● **LIST OF TASKS**
**A.** Can you transcribe the part of the Inkscape bug report that opens with the words "Affects | Status" and closes with "in public disclosure."?
**B.** Can you pick up the Inkscape security bug report after its last sentence and carry it on?

XML entity vulnerabilities in 0.48.2 (r9819)
Affects | Status | Importance | Assigned to | Milestone | |
---|---|---|---|---|---|
Inkscape |
New
|
Undecided
|
Unassigned |
Bug Description
Hi Inkscape team,
I reported this security issue back on 18th March, and the process to fix has clearly stalled somewhere. I'd not seen there was a sec issue reporting mechanism on LaunchPad, so here is a fresh attempt to notify. I'll send it to Secunia next Monday (28th May), which may result in public disclosure.
See below an email conversation with Ted from your team - scroll to the bottom for the vuln details.
Regards
Jon Hinks
blog.jondh.me.uk
Date: Tue, 17 Apr 2012 10:42:59 +0100 [17 Apr 2012 10:42AM BST]
From: Jon Hinks
To: Ted Gould <email address hidden>
Subject: Fwd: Re: Security issue in Inkscape XML parsing
Hi Ted
How're you getting on with this? Have you got a planned release date?
Best wishes,
Jon
----- Forwarded message from <email address hidden> -----
Date: Fri, 06 Apr 2012 22:53:59 +0100
From: Jon Hinks
Subject: Re: Security issue in Inkscape XML parsing
To: Ted Gould <email address hidden>
Hi Ted
Thanks for the reply. I was considering making the vulnerability public as per usual responsible disclosure process - happy to hold off, now I know you're looking at it!
I'm not a sec expert, but I'd say it might be worth getting advice on whether a notice should be posted prior to a fix. In my view, software sec advisories are always accompanied by an actual fix.

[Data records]
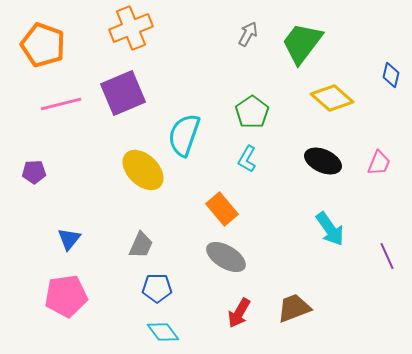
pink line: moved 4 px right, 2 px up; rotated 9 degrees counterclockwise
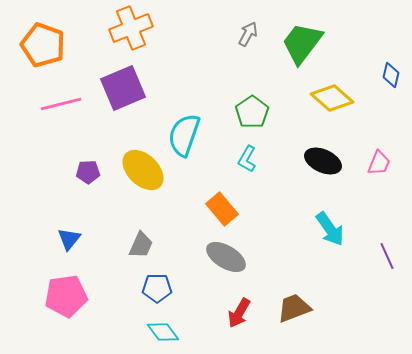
purple square: moved 5 px up
purple pentagon: moved 54 px right
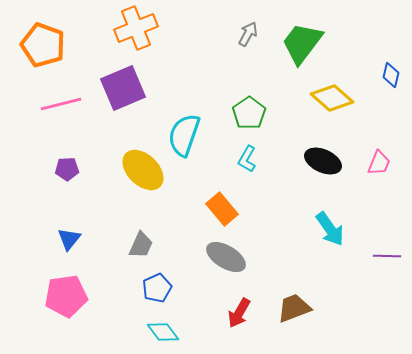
orange cross: moved 5 px right
green pentagon: moved 3 px left, 1 px down
purple pentagon: moved 21 px left, 3 px up
purple line: rotated 64 degrees counterclockwise
blue pentagon: rotated 24 degrees counterclockwise
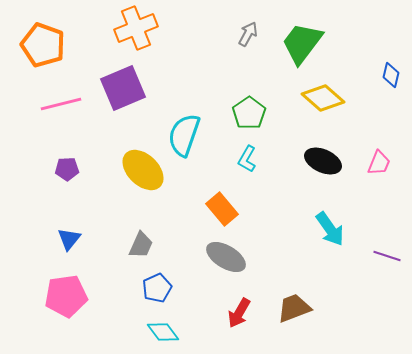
yellow diamond: moved 9 px left
purple line: rotated 16 degrees clockwise
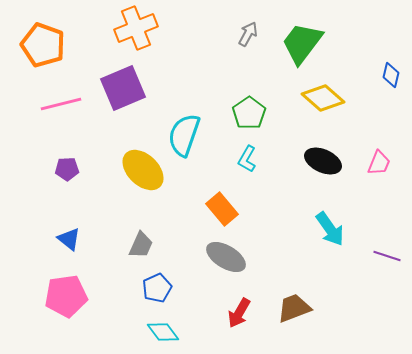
blue triangle: rotated 30 degrees counterclockwise
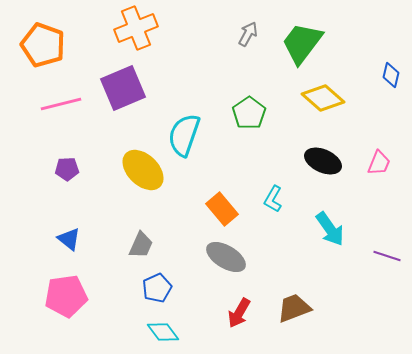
cyan L-shape: moved 26 px right, 40 px down
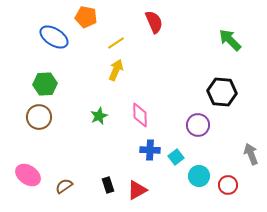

● **FINAL RESULTS**
**A.**
Affects | Status | Importance | Assigned to | Milestone | |
---|---|---|---|---|---|
Inkscape |
New
|
Undecided
|
Unassigned |
Bug Description
Hi Inkscape team,
I reported this security issue back on 18th March, and the process to fix has clearly stalled somewhere. I'd not seen there was a sec issue reporting mechanism on LaunchPad, so here is a fresh attempt to notify. I'll send it to Secunia next Monday (28th May), which may result in public disclosure.

**B.**
In this case, if it is possible to strip entities by default, then a lot of issues are fixed in one go (maybe a CLI option --allow-entities could be added, in case someone uses these?). I should think it is a trivial fix, but then I'm not a C++ programmer :)
Aside from the remote notification and arbitrary file stealing vulns, I should think XML bombs would be possible too (http://
Best,
Jon
----- Message from <email address hidden> ---------
Date: Thu, 05 Apr 2012 20:00:16 -0500
From: Ted Gould <email address hidden>
Subject: Re: Security issue in Inkscape XML parsing
To: Jon Hinks
Hey Jon,
Thanks for the info, trying to figure out if we need to do a security
notice for this or anything like that before fixing it. I've not done a
security update before.
Thanks again,
Ted
On Sun, 2012-03-18 at 13:22 +0000, Jon Hinks wrote:
Hi Ted
I found your contact details via the Inkscape launchpad.net, and would
like to report a security issue that I think deserves some attention.
Would you forward this to the developers outside your mailing lists?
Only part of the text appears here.